In this study, we first confirmed that ASI, ASF, and APS had significant effects on proliferation of NSCs in vitro. In ASI and ASF groups, with increasing concentration, proliferation gradually increased and then decreased. Next, we also found that BrdU-positive cells were increased after drug intervention, indicating ASI, ASF, and APS were able to promote NSCs proliferation, especially ASF on the 14th day. Meanwhile, ASI could reduce the expression of nestin, which might be related to the increased differentiation in the process of cells culture.

Moreover, our study showed ASI, ASF, and APS could promote the expression of TH and DAT at the mRNA level. TH, produced by DA neurons in central nervous system, is the enzyme responsible for catalyzing the conversion of the amino acid l-tyrosine to l-3,4-dihyroxyphenylalanine, which is a precursor for dopamine. Then TH is transmitted to the synaptic destinations by the axons and produce dopamine 13,14. DAT is a membrane-spanning protein that pumps the neurotransmitter dopamine out of the synaptic cleft back into cytosol, and is highly expressed in the substantia nigra pars compacta and located in cell bodies, axonal, and dendritic plasma membranes 15,16.
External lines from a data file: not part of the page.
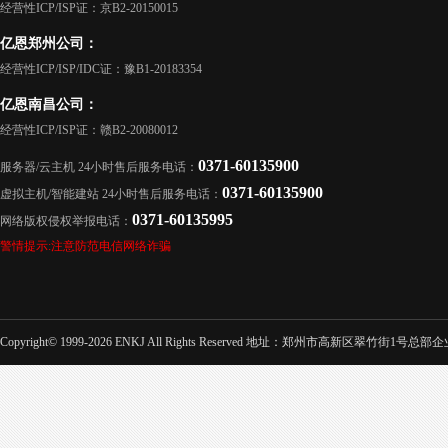
经营性ICP/ISP证：京B2-20150015
亿恩郑州公司：
经营性ICP/ISP/IDC证：豫B1-20183354
亿恩南昌公司：
经营性ICP/ISP证：赣B2-20080012
0371-60135900
服务器/云主机 24小时售后服务电话：
0371-60135900
虚拟主机/智能建站 24小时售后服务电话：
0371-60135995
网络版权侵权举报电话：
警情提示:注意防范电信网络诈骗
Copyright© 1999-2026 ENKJ All Rights Reserved 地址：郑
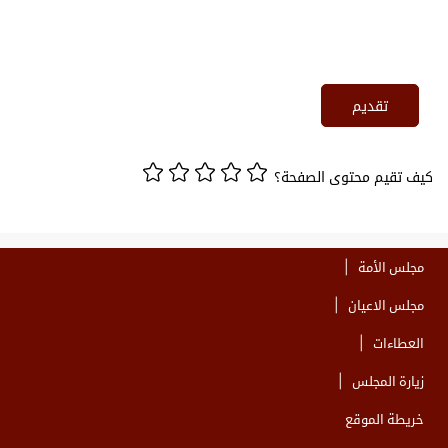
كيف تقيم محتوى الصفحة؟
مجلس الأمة
مجلس الاعيان
العطاءات
زيارة المجلس
خريطة الموقع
Nonetheless, how do these drugs regulate the differentiation of NSCs? Nurr1 plays a key role in the maintenance of the DA system of the brain 17, and the mutation in this gene leads to disorders of DA dysfunction, including PD. Nurr1 induces DA gene expression in NPCs, and some co-activators, such as Ptx3, can potentiate Nurr1-induced DA gene transcription 18. Ptx3 gene, a transcription factor belonging to the RIEG/PITX homeobox family, can regulate terminal differentiation of mesencephalic DA neurons in the substantia nigra compacta of brain 19. It has been reported that overexpression of Nurr1 and Ptx3 genes could promote the differentiation of NSCs into DA neurons and induce the expression of TH in the brains of PD models 20. Additionally, Shh, which has an important role in the generation of a neural model, is a mitogenic signal that induces differentiation of various cells, as well as the proliferation and differentiation of NPCs in the embryonic and postnatal periods 21,22. To further verify the mechanisms of NSCs differentiation induced by ASI, ASF, and APS, we tested the expression of Nurr1, Ptx3, and Shh in mRNA levels. We found that Shh, Nurr1, and Ptx3 mRNAs were significantly enhanced after treatment of ASI, ASF, and APS, except Shh mRNA in ASF group on the seventh day. This may suggest that ASF might affect the differentiation into DA neurons by up-regulating Nurr1 and Ptx3. Additionally, in the APS group, the expressions of Nurr1, Ptx3, and Shh mRNA were all elevated on day 7. Our study suggested that ASI, ASF, and APS have the abilities to enhance NSCs to differentiate to DA neurons partially by up-regulating the expression of Nurr1, Ptx3, and Shh.

Conclusion

Our study confirmed the components of radix astragali had significant effects on proliferation and differentiation of NSCs. Notably, we found the active ingredients of radix astragali could induce the differentiation of NSCs to DA neurons possibly though upregulation of Shh, Nurr1, and Ptx3.